As a bonus, we can also plot histograms to visualize the distributions:
import matplotlib.pyplot as plt
train_lengths = [len(ex["token_ids"]) for ex in train_examples]
val_lengths = [len(ex["token_ids"]) for ex in val_examples]
# Normalize counts because the validation split is much smaller
bins = range(0, max(train_lengths + val_lengths) + 64, 64)
fig, ax = plt.subplots(figsize=(7, 4))
ax.hist(train_lengths, bins=bins, density=True, alpha=0.6, label="Train")

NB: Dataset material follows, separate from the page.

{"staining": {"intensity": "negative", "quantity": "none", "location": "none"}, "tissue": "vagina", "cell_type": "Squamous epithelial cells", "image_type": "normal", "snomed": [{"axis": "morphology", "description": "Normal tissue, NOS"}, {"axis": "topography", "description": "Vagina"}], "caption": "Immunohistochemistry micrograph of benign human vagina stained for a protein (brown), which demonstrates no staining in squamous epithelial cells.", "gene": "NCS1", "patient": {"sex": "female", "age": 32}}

ax.hist(val_lengths, bins=bins, density=True, alpha=0.6, label="Validation")
ax.set_xlabel("Token length")
ax.set_ylabel("Density")
ax.legend()
plt.tight_layout()
plt.show()
The resulting plot is shown in Figure B.3.
Figure B.3 Distribution of training and validation set lengths.
There are much fewer validation samples, which is why the validation histogram seems a bit jagged, but as we can see, it has a good distribution coverage.
Exercise 8.2
To replicate the run without <think></think> tokens in the script execution command:
uv run distill.py \
--data_path deepseek-r1-math-train.json \
--validation_size 25 \
--epochs 3 \
--lr 1e-5 \
--max_seq_len 2048 \
--grad_clip 1.0
Then, for the evaluation, we use the base instead of reasoning model:
uv run evaluate_math500.py \
--dataset_size 500 \
--which_model base \
--max_new_tokens 4096 \
--checkpoint_path \
run_11/checkpoints/distill/qwen3-0.6B-distill-step05746-epoch1.pth
The results are shown in table B.6.
Table B.6 MATH-500 task accuracy with and without think tokens
| Method | Epoch | Final val loss | MATH-500 Acc. | |
|---|---|---|---|---|
| 1 | Base Qwen3 0.6B (chapter 3) | - | - | 15.2% |
| 2 | Reasoning Qwen3 0.6B (chapter 3) | - | - | 48.2% |
| 3 | DeepSeek-R1 | 1 | 0.5436 (0.5404) | 31.8% (30.6%) |
| 4 | DeepSeek-R1 | 2 | 0.5349 (0.5339) | 31.8% (32.4%) |
| 5 | DeepSeek-R1 | 3 | 0.5343 (0.5306) | 30.2% (33.6%) |
| 6 | Qwen3 235B-A22B | 1 | 0.4043 (0.3130) | 44.8% (45.0%) |
| 7 | Qwen3 235B-A22B | 2 | 0.3963 (0.3087) | 39.4% (43.8%) |
| 8 | Qwen3 235B-A22B | 3 | 0.3948 (0.3078) | 39.8% (44.2%) |
In Table B.6, the new results (without think tokens) are shown first, with corresponding think-token results (from the main chapter) in parentheses.
Interestingly, the Qwen3 model has a lower validation loss when <think></think> tokens are omitted, but this doesn’t translate into better modeling performance.
As we can see, the omission of <think></think> makes the results slightly worse in almost all cases.